But would you want to have a beer with him? An informal poll of French winemakers revealed a preference for right-wing candidate Nicolas Sarkozy over the socialist Segolene Royal in the upcoming French Presidential election. Sarkozy has hinted that he might roll back the Evan Law, which bans most forms of advertising for alcoholic beverages in France. (A teatotaler, Sarkozy has also hinted at changes to France's 35 hour work week.)

Tuesday, April 24, 2007

RSVP Zanatta Winery tasting, April 23 at the Mansion on Mary

Seven offerings this week from Zanatta winery, located in the Cowachan Valley, Vancouver Island. Zanatta has 30 acres under vine and concentrates on Ortega, Cayuga, Auxerrois, Pinot Grigio, Pinot Nero and Madeleine X Sylvaner. Zanatta has been producing since 1990, and their wines can be found in better wine stores throughout Vancouver Island and the lower Mainland.


Wine Zanatta Ortega 2005
From Cowichan Valley, BC
Price $15.87 (Spinnakers, Victoria)
Alcohol Content 12.5%

Smells a lot like a baby Riesling, with what one taster thought ‘a petrol-like nose’. Flavor a bit Riesling-like as well; light, a tiny bit of carbonation, and a mildly congested, acidic finish. A typical wine to open a tasting: it sets up a benchmark for the rest but you don’t really miss anything by showing up late.


Wine Zanatta Pinot Grigio 2005
From Cowichan Valley, BC
Price $17.84 (Spinnakers, Victoria)
Alcohol Content 12.5%

More nose than the Ortega, though not distinct—a hint of green apple, maybe. Definite notes of apple on the attack, but the middle drops out on the palate completely, leaving one sampler to overstate the case somewhat: “there’s no fruit in that at all.” Some flavor returns for a mild finish; smoked salmon helped it along.

GIVEN RECORDS:

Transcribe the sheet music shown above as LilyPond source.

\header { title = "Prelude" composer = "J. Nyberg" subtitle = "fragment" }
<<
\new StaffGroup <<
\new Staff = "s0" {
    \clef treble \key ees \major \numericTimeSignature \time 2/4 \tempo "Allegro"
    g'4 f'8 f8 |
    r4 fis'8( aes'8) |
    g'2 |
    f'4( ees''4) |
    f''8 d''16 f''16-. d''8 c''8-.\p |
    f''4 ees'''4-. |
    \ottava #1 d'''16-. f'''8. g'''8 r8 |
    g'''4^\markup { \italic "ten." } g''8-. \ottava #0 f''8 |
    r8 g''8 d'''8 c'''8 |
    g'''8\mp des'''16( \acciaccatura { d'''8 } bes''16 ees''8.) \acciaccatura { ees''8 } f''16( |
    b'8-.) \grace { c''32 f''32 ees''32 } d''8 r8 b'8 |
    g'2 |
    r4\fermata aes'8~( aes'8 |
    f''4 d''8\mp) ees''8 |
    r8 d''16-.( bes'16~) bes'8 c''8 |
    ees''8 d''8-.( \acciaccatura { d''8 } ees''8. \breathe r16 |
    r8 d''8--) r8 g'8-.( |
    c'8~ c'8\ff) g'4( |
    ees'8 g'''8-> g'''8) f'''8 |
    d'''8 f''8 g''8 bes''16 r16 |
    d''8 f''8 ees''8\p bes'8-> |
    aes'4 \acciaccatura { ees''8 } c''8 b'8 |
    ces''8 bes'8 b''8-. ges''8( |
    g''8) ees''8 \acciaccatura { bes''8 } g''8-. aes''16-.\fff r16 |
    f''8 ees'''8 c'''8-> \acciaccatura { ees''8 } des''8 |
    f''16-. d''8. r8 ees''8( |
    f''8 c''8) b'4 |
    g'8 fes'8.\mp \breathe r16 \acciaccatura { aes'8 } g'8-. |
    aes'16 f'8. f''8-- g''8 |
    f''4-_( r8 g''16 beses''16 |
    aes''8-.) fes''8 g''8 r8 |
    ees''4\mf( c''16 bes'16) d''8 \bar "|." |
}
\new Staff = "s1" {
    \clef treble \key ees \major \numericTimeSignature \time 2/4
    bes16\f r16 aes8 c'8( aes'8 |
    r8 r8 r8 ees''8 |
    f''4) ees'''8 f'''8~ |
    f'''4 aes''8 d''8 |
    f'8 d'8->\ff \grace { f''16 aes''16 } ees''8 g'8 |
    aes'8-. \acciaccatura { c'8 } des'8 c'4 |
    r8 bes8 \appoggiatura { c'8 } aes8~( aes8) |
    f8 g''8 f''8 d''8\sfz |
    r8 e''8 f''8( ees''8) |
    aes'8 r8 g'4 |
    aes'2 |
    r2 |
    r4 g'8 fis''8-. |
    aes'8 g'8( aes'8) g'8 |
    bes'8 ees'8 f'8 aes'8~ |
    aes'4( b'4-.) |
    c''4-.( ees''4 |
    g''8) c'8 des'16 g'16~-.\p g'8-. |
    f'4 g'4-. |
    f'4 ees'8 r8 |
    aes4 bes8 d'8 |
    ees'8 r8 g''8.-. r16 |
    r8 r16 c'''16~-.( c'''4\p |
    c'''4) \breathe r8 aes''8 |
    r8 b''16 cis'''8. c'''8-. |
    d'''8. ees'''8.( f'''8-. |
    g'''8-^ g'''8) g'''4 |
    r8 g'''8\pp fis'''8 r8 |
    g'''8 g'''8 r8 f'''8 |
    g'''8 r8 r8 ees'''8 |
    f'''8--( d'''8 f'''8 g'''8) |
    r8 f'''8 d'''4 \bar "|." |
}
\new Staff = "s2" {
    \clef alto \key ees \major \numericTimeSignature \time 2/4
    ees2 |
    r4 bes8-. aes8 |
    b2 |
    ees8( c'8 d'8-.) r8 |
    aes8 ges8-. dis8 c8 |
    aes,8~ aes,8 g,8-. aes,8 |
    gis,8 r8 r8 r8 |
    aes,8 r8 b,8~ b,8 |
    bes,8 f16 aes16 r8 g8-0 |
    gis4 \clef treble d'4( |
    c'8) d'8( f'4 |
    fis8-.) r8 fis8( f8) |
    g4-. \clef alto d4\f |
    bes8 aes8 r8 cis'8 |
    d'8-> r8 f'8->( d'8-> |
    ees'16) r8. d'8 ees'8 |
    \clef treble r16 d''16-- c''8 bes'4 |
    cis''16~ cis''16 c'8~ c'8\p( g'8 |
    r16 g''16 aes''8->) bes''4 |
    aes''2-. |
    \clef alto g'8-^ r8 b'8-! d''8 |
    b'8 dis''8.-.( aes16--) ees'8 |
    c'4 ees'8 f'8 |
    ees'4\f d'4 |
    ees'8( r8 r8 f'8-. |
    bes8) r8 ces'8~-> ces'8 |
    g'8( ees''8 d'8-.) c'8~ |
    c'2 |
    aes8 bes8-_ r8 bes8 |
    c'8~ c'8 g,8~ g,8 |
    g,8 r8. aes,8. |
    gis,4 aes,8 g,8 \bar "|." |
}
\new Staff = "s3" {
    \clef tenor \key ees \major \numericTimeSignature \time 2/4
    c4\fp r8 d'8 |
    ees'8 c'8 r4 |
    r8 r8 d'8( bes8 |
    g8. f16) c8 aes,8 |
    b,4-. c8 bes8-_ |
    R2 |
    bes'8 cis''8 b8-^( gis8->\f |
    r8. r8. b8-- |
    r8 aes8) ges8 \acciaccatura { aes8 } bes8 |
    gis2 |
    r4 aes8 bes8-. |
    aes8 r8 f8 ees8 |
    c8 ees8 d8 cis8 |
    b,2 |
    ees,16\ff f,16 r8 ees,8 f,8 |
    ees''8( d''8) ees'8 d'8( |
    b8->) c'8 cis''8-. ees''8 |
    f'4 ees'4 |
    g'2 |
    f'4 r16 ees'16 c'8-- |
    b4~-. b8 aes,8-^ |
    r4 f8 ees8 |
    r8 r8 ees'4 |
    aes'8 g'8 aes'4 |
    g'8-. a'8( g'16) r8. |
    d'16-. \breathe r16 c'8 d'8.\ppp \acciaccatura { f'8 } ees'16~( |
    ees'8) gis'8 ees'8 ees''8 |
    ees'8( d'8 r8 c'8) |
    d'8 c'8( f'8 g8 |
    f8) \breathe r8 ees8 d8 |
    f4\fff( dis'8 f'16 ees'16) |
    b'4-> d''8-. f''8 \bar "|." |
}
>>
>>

WHAT THIS EXERCISE ASKS:
a - Please reproduce, word for word, the passage of the wine tasting text whose opening words include "Smells a lot" and which closes with "Price $17.84 (Spinnakers, Victoria)".
b - Show every line of the records that contains the word "major", treating uppercase and lowercase as different.

TASK-BY-TASK SOLUTIONS:
a -
Smells a lot like a baby Riesling, with what one taster thought ‘a petrol-like nose’. Flavor a bit Riesling-like as well; light, a tiny bit of carbonation, and a mildly congested, acidic finish. A typical wine to open a tasting: it sets up a benchmark for the rest but you don’t really miss anything by showing up late.


Wine Zanatta Pinot Grigio 2005
From Cowichan Valley, BC
Price $17.84 (Spinnakers, Victoria)

b -
    \clef treble \key ees \major \numericTimeSignature \time 2/4 \tempo "Allegro"
    \clef treble \key ees \major \numericTimeSignature \time 2/4
    \clef alto \key ees \major \numericTimeSignature \time 2/4
    \clef tenor \key ees \major \numericTimeSignature \time 2/4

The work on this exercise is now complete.